Hi, Iām Ella! My mom gave me the middle name Tigerlily, so I use it as a nom de plume. I am an artist from Omaha, NE. I am currently a sophomore majoring in Art at the University of Oregon. I have been drawing and painting since I was young, and I plan to pursue a Bachelor of Fine Art in Metalsmithing and Jewelry making.
All the works on this site are from the past 4 years. I do creative work for Thunderegg Records and illustrate for Align Magazine at the U of O. My work has been exhibited at the Audubon Society of Omaha Student Art Contest, Scholastic Art and Writing Awards, Kent Bellows Exhibitions, the Inaugural Art Porch at Porch Fest Omaha, Hot Shops Art Center, Roberta and Bob Rogers Gallery, and Rhode Island School of Design Pre-College Exhibitions. I have been nominated for Best Youth Visual Artist at the Omaha Arts and Entertainment Awards, and my pieces have been recipients of Gold and Silver Keys at the Scholastic Art and Writing Awards and Best in Show for the Audubon Society Student Art Contest.
I started out drawing birds for Audubon Society competitions and portraits of my friends, always chasing likeness. It took years before I understood that letting go of the final rendering in my head was where the real work began. Now I commit myself to process and material: I have stenciled graphite powder through lace, woven paper, airbrushed on knit, and cast letters in wax. A soft sculpture of a tiger lily with a yellow sneaker nestled among the petals came out of the same instinct as a sterling silver cuff stamped with text and hung with cast bead clusters. I follow the material until it tells me something.

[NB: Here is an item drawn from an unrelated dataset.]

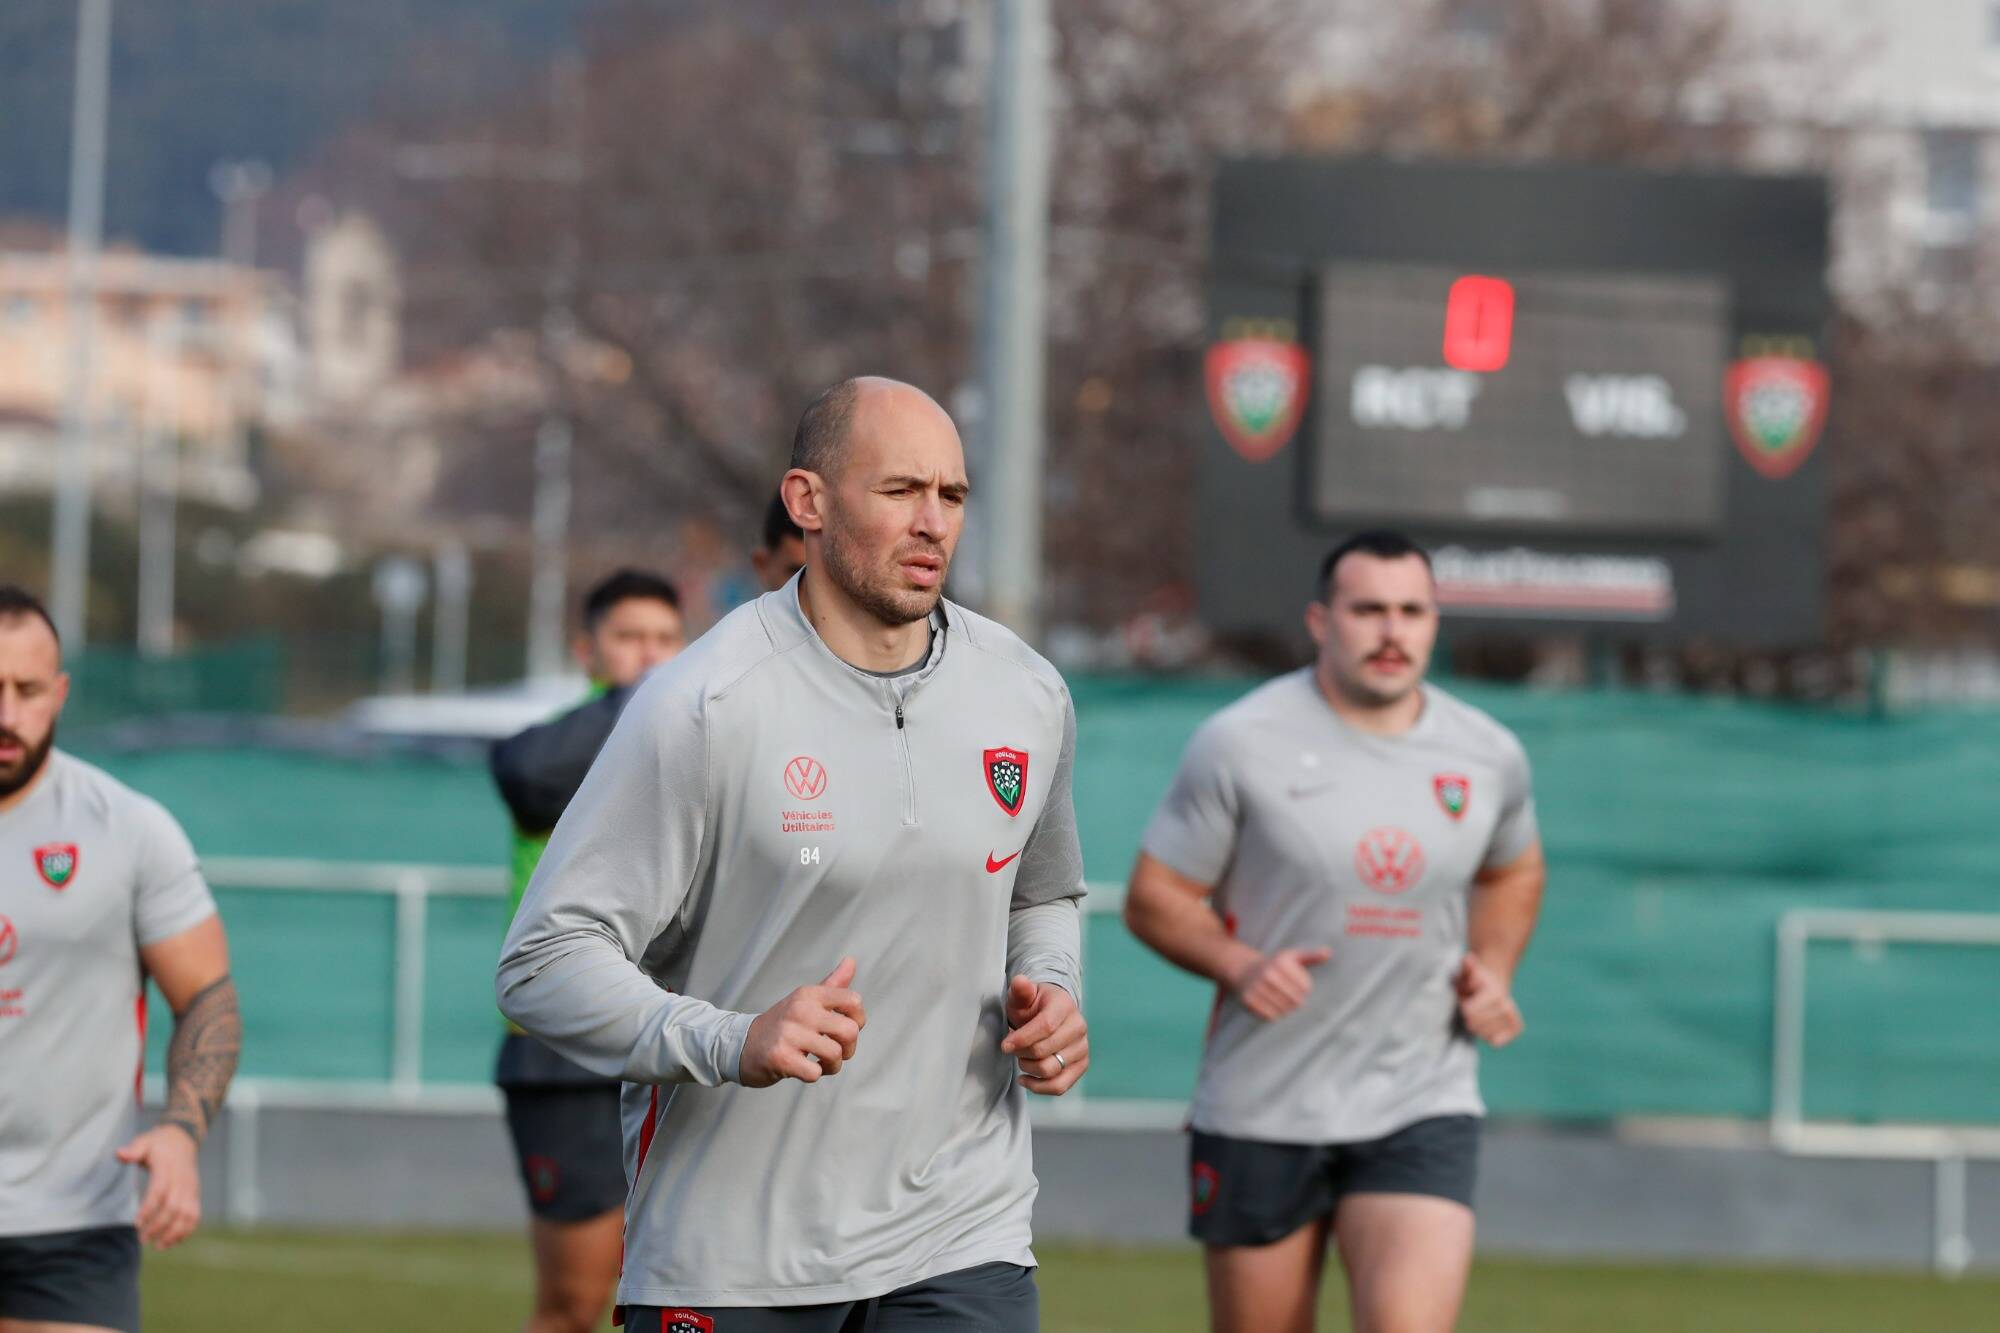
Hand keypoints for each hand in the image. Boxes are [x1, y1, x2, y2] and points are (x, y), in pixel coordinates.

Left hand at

Most recently that instinct has led me to metalsmithing and wearable art. I design my own fonts, source poetry from my English major sister, and find ways to make language into an image rather than just a message. I am obsessed with the idea that the things I consume daily, the characters I play as, the brands I wear, the memes and poems I read, form who I am and deserve to be taken seriously as subject matter. My Mario Kart characters rendered in oil inside a greenhouse interior, my brass letter pendant layered with botanical and creature details, my graphite portrait where lace left its pattern across a face: all of it comes from the same place. I want to represent my experience honestly, in whatever material is in front of me.